Luckily the New Zealand tourist office gives an overview of the individual steps for buying a car.  Below we provide a short summary an a few extra bits and pieces:

  1. Automobile club
    Check if an existing membership in your home country entitles you for a free membership in AA Motoring, the New Zealand automobile club.
  2. Get the car inspected  
    If you found your dream car make sure you get it inspected before signing any contract. In principal any garage can do the job.
    We would give AA Motoring a try. They are independent and allow you to register online for a pre purchase inspection. The costs are NZ $149 for members and NZ $169 for non members and it will take about 1,5 hours.
  3. Check the history of the car (debt, stolen etc.) at motorweb or carjam for about NZ $20.
    New Zealanders often use their cars to secure loans. If you accidently buy a car which is loaded with debt and they track it down, it might have been easier to just flush your money down the toilet.
  4. Get a written contract of the sale
  5. Get a warrant of fitness (WoF)
    The WoF states that your car is fit to be used in New Zealand traffic and has to be renewed regularly. Shell out another NZ $25- 50 for the WoF at one of the 3200 WoF agents in New Zealand. Look in the Yellow Pages to find your nearest one.
  6. Get the car registered on your name for just another NZ $9 and renew the Registration (road tax) if needed.
    This can be done at any post office, or online. The renewal of the Registration is another NZ $30 - 100$ per half year. See this page for more details.
  7. Notify the New Zealand Transport Agency of the purchase for a small fee of NZ $10
  8. Get an optional third party insurance covering any damage you cause with your vehicle.
    There are many companies on the market. You might want to look at AA Insurance or NAC for a start.

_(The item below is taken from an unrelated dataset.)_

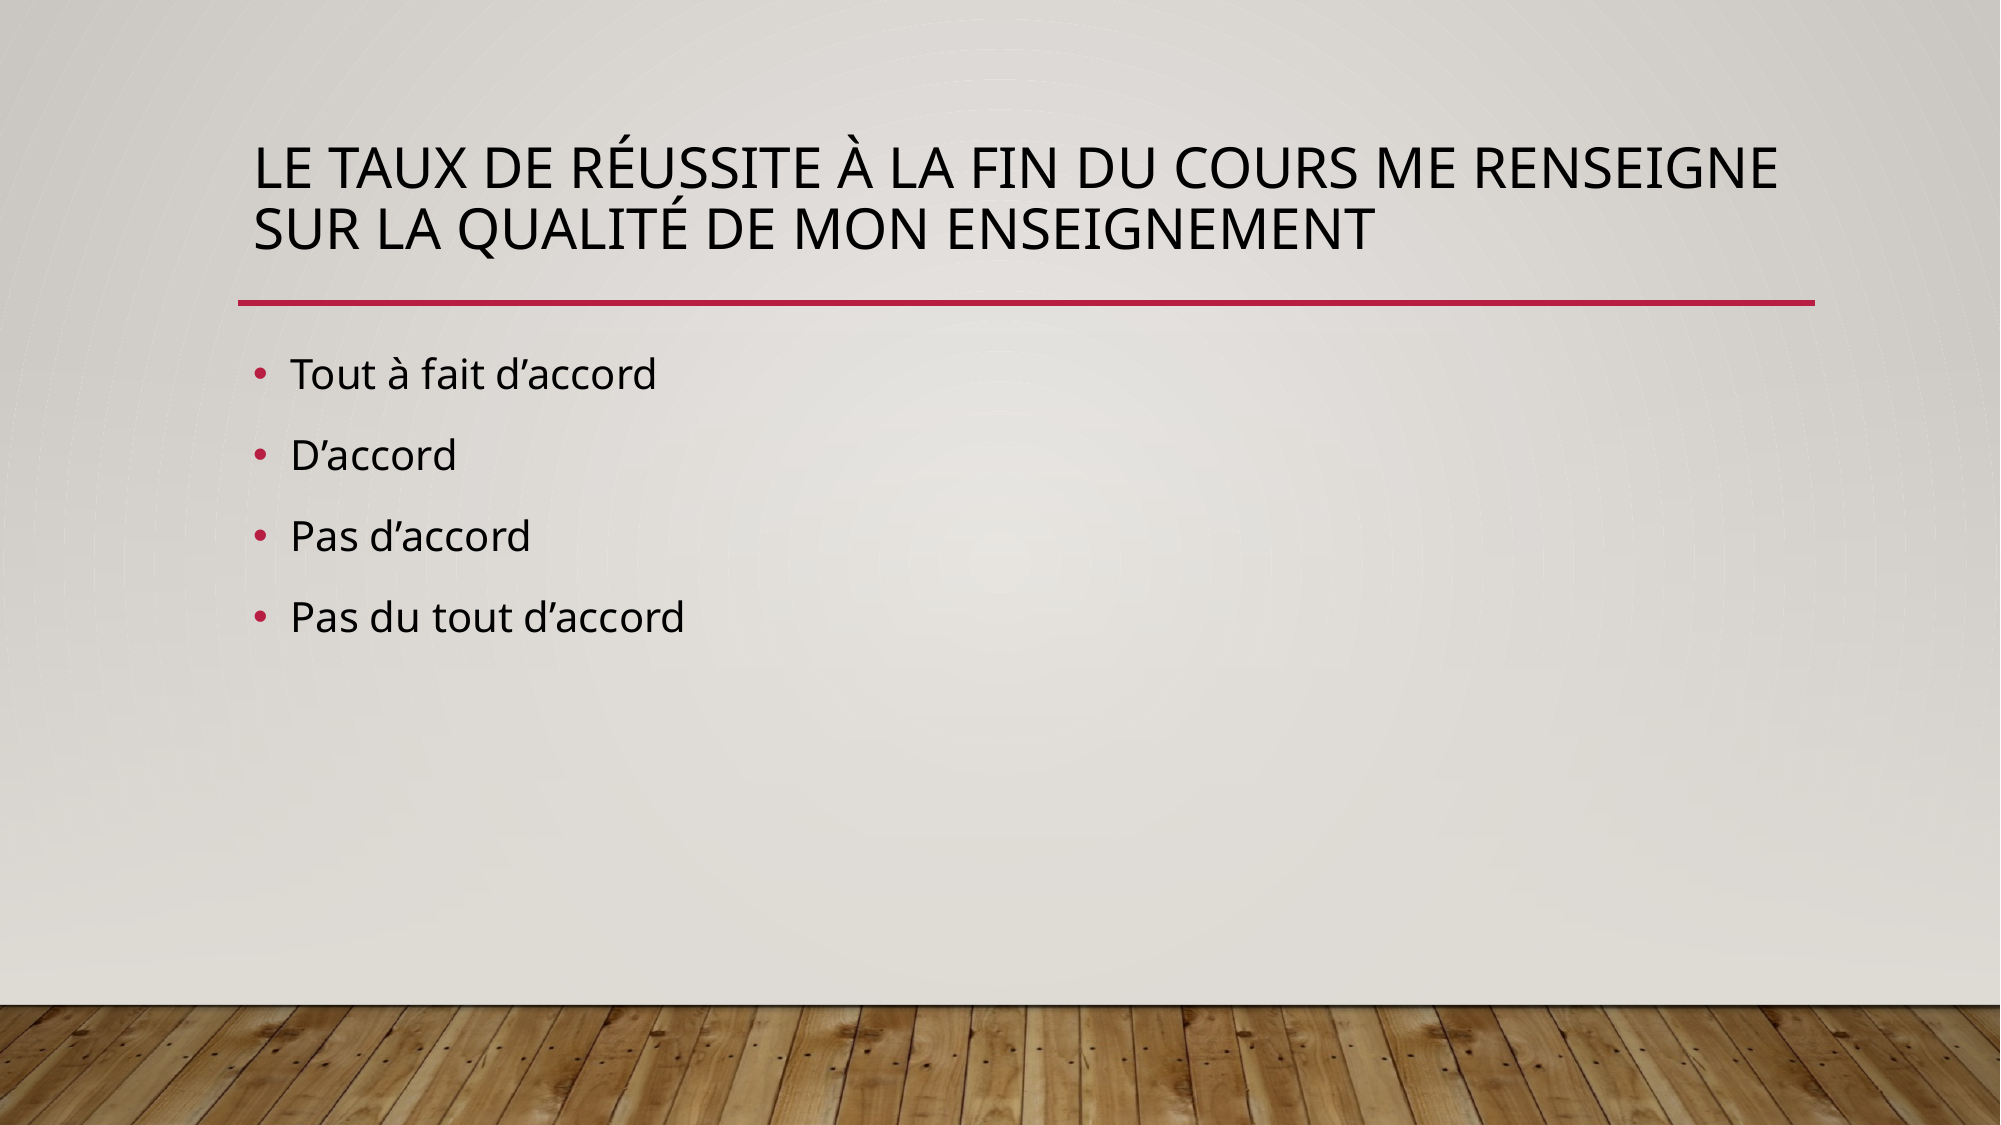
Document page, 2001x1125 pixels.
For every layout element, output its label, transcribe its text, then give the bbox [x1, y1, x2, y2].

picture [0, 1005, 2000, 1125]
title Le taux de réussite à la fin du cours me renseigne sur la qualité de mon enseignement [238, 131, 1814, 305]
list Tout à fait d’accord D’accord Pas d’accord Pas du tout d’accord [238, 330, 1814, 897]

Further tips from the community

Where to get good WiFi for free?

Go to McDonalds before 8 a.m.

How large should my backpack be?

In general take a larger (55-70l) and a smaller day pack (max. 30l) which you can compress enough to store it in your large one.

Do I need hiking boots?

The answer to this question is even simpler than for the backpack: It depends :-)

If you have never been on a day long hike into the mountains then get yourself some ankle high hiking boots before you fly to New Zealand.

On the other hand, if you already have experience in hut to hut hiking for example in the European alps, you might think about going with some trail runners only. Yes hiking trails in New Zealand can be wet and slippery but as long as you are on the great walks during the main season, it is more like walking on a highway than in the wild. If snow and strong winds with rain are forecast or you want to go on one of the less famous trails, hiking boots are a must though.